Le vent joue une musique morbide en pénétrant dans les sous-sols glaciaires par des vieilles crevasses noires et sans fond. Les fantômes ressurgissent à la surface, poussés par la colère du monde. Cela me fait penser au souffle salé et mouillé d'une tempête en mer à part qu'ici, c'est le sable qui gifle mon visage. Je suis incapable de savoir si les gouttes qui tombent de mes joues sont des larmes ou de la pluie.

 

Le temps a passé trop vite, pourtant plus de 20'000 ans ont passé, c'était hier, Le glacier d'Otemma n'a pas eu le temps d'apprécier le froid, pas eu le temps de s'occuper de ses voisins, pas eu le temps de regarder la neige tomber, pas eu le temps de dire merci...     Et maintenant il regarde passer sa fin de vie lente et désolante, moribonde et morne. C'est à la fin du jeux que tu comprends que tu n'as pas fait tout juste !

  

Il est seul dans le vallon. Foutons lui la paix, laissons le crever dans la douleur du temps qui passe.

 

2022  a été une fournaise, hiver sec et chaud, printemps insistant, été interminable et aride, l'automne  était le coup de grâce.
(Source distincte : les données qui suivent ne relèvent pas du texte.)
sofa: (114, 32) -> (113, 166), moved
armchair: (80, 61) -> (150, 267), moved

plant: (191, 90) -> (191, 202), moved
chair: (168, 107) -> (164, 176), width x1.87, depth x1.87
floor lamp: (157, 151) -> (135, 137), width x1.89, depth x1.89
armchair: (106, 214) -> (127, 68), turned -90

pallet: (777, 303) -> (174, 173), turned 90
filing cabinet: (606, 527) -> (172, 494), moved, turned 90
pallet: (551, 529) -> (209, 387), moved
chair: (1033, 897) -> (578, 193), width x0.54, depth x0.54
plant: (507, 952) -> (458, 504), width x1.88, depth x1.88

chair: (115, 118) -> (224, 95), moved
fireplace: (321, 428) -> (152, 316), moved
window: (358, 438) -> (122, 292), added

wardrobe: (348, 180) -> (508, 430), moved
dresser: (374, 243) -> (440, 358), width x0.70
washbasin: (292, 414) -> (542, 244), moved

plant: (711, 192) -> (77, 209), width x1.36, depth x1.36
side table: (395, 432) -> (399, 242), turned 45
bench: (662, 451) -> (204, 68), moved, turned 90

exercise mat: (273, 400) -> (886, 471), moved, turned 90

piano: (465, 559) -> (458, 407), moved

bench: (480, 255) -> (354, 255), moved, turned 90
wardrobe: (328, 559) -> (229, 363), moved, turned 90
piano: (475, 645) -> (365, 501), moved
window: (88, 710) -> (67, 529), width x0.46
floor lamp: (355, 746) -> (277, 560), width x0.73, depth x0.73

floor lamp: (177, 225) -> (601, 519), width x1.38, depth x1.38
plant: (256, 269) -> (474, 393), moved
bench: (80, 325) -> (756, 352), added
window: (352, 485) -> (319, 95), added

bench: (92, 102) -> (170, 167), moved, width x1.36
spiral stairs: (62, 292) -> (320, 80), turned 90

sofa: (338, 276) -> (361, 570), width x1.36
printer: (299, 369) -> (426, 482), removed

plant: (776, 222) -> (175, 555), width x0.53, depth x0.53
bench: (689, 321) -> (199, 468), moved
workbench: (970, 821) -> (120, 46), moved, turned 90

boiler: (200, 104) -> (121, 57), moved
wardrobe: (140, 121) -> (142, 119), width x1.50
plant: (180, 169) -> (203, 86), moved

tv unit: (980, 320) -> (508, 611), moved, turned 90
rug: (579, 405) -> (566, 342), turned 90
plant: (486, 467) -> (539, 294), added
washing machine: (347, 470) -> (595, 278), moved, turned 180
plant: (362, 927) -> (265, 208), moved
L'espoir je l'ai eu, j'y ai cru, j'me suis dit...   une année de plus comme celle passée, c'est impossible, la prévalence d'un hiver supplémentaire sec et chaud doit tourner autour de zéro... mais on l'a eu. Mortel...

2023 était à l'image de 2022, le zéro degré a battu tous les records et un interminable été indien arrive à nos portes avec le vent du Sud ouest chargé de poussières et de chaleur en montagne.

En 2023, le glacier a perdu entre 3,80 et 5.60 mètres d'épaisseur selon les piquets placés par L'EPFL, la longueur est plus difficile à évaluer mais je l'estime à environ 20 - 30 mètres.

 

Son site d'accumulation, le plateau de Charmotane à 3000 mètres est vide, gris comme jamais pour un début septembre. Zéro accumulation depuis au moins 2 ans. Je rêvais d'un hiver de tempêtes de Nord ouest, celles qui font danser, qui remplissent le corps des glaciers. Ses crevasses attendaient la gueule ouverte une neige froide et bienveillante... qui n'est jamais venue.

Otemma rêve de danser dans le froid, de copuler avec une neige virevoltante qui lui fait tourner la tête, il aime s'abandonner à l'hiver, il aime ouvrir son corps jusqu'à l'orgasme, enivré par les rafales de vent du Nord qui caressent ses sens...

 

Rien de ça, mais cet hiver sera le bon, et je reviendrais l'année prochaine voir son blanc plutôt que son gris... enfin je l'espère.